Les sphères armillaires

En astronomie , une sphère armillaire, dans son approche classique, est un instrument qui modélise la sphère céleste. Elle est utilisée pour montrer le mouvement apparent des étoiles ,du soleil et de l’écliptique autour de la Terre.

Son nom provient du latin armilla (cercle, bracelet). En effet, elle est constituée d’un ensemble de cercles métalliques ou armilles représentant la géométrie des éléments descriptifs de la sphère céleste.

On peut distinguer différents types de sphères armillaires :

    • La sphère armillaire d’observation ;
    • La sphère armillaire classique ou pédagogique ;
    • La sphère copernicienne.
Sphère armillaire ptolémaïque, XIXe siècle. (c) Nicolas et Clémence Bordet, Proantic
Sphère armillaire ptolémaïque, XIXe siècle.
(c) Nicolas et Clémence Bordet, Proantic

La sphère armillaire d’observation

Ce type de sphère, avec un système de visée, a servi à déterminer les coordonnées célestes des astres à l’époque de l’astronomie pré-télescopique. Née dans l’Antiquité, elle disparaît pratiquement à la fin de la Renaissance dans les pays occidentaux. Un des derniers utilisateurs de ce type d’instrument est l’astronome Tycho Brahe (1546 – 1601) qui l’utilisa dans l’observatoire astronomique qu’il se fit construire dans l’île de Hven . Ce dernier – comme ses prédécesseurs – dans la description de ses instruments, parle d’armilles et non de sphère armillaire. C’est donc sous ce vocable d’« armille » qu’est développé l’étude de la sphère armillaire d’observation.

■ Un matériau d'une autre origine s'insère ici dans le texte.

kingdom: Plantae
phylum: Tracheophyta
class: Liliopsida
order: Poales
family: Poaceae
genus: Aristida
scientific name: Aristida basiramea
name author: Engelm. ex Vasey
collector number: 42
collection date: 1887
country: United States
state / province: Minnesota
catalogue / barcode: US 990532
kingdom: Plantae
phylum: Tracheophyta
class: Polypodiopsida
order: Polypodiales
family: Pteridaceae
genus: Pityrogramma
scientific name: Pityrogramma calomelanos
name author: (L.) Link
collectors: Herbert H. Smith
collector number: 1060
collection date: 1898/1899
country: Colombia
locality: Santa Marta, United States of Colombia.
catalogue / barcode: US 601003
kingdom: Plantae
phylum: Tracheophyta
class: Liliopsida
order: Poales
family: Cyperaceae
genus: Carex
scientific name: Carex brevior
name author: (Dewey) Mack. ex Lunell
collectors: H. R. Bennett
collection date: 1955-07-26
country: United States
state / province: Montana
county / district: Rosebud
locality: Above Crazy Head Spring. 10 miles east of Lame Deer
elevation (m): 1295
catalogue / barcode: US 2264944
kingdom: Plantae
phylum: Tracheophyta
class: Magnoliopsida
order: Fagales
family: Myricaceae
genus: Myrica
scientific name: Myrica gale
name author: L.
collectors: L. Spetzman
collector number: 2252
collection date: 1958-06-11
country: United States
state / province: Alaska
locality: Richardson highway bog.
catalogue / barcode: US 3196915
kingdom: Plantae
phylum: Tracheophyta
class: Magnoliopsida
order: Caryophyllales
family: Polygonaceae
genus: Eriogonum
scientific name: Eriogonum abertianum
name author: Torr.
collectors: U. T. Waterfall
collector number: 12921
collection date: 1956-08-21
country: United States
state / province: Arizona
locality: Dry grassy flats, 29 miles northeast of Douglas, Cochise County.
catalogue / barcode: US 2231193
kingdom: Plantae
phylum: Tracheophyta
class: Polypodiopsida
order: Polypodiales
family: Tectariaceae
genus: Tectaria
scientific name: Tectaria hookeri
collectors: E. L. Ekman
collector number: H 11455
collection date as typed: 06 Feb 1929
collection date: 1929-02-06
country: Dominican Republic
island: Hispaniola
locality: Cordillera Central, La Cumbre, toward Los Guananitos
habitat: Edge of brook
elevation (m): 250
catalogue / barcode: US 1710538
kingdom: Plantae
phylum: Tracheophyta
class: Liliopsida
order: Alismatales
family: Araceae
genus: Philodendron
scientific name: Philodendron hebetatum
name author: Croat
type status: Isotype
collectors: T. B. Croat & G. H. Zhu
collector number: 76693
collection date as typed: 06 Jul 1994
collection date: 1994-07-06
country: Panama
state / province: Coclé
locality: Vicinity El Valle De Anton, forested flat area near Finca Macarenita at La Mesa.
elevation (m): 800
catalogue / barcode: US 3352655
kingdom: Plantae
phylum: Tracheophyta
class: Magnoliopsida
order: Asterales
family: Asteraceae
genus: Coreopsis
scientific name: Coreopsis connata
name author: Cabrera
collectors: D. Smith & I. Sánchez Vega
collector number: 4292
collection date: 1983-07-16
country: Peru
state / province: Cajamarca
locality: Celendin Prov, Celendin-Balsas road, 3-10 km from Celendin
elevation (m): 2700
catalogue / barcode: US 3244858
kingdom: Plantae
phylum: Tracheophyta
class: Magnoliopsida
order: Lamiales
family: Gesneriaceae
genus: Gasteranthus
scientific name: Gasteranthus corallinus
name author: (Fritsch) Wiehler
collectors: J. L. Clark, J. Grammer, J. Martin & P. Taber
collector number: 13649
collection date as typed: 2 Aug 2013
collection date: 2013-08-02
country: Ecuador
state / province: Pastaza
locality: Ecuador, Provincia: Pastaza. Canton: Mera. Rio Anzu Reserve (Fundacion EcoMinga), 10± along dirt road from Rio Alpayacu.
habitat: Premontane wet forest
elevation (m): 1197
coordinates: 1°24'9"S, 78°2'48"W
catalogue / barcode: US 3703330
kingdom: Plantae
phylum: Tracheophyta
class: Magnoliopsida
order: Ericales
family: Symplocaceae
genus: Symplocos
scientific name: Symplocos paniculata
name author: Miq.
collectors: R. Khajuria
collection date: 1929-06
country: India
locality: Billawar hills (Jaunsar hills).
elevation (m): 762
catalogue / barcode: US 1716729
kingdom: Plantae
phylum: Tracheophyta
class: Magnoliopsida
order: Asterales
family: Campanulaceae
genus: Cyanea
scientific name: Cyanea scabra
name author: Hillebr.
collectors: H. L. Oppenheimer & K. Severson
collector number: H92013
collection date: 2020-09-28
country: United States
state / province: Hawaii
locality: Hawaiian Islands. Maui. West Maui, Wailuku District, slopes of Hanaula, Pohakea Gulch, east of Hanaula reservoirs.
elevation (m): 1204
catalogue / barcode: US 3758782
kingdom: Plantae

Sphère armillaire par Jean-Baptiste Delure et Jean Pigeon à Paris en 1705, chambre du Dauphin (C) RMN-Grand Palais (Château de Versailles) / Gérard Blot
Sphère armillaire par Jean-Baptiste Delure et Jean Pigeon à Paris en 1705, chambre du Dauphin
(C) RMN-Grand Palais (Château de Versailles) / Gérard Blot

La sphère classique

C’est la sphère, dite de Ptolémée, qui a une vocation didactique.

Les éléments fondamentaux sont des armilles, cercles métalliques de la sphère céleste et différents éléments supplémentaires ou accessoires cités quand nécessaire. On trouvera à partir de l’extérieur :

  •  l’horizon du lieu ;
  • Le méridien local permettant d’incliner l’axe de la sphère mouvante en fonction de la latitude.

Ces deux armilles sont les références locales ; elles sont supposées être fixes avec

  • l’axe des pôles ou axe de la sphère céleste autour duquel vont tourner les éléments suivants :
  • l’équateur céleste;
  • l’écliptique, chemin apparent parcouru par le Soleil dans le ciel, jalonné par les constellations zodiacales;
  • les deux cercles polaires et les deux tropiques dont la position dépend de l’écliptique.
  • parfois sont ajoutés les colures des solstices et des équinoxes, méridiens célestes passant par les positions écliptiques du Soleil aux débuts des saisons.

En général, une boule représentant la Terre est placée au centre des cercles sur l’axe des pôles ; on trouve aussi parfois le soleil et la lune, réglables en position.

Un pied, lié à l’horizon fixe, sert de support général à l’ensemble.

Sphère armillaire copernicienne, XIXe siècle. (c) Nicolas et Clémence Bordet, Proantic
Sphère armillaire copernicienne, XIXe siècle.
(c) Nicolas et Clémence Bordet, Proantic

La sphère copernicienne

À la fin du xviie siècle et surtout au xviiie siècle apparaît la sphère copernicienne, qui essaie de représenter le système solaire. S’inspirant de la sphère armillaire géocentrique, elle met au centre le soleil. Il est entouré d’un certain nombre d’armilles essayant de matérialiser les orbites des différentes planètes du système. Des boules sont incluses représentant la Terre, la Lune, Jupiter, Saturne, etc. Les armilles tournent pratiquement toutes autour de l’axe écliptique, faisant de la sphère un objet assez lourd et inesthétique. On lui préférera les planétaires où les armilles disparaîtront en partie.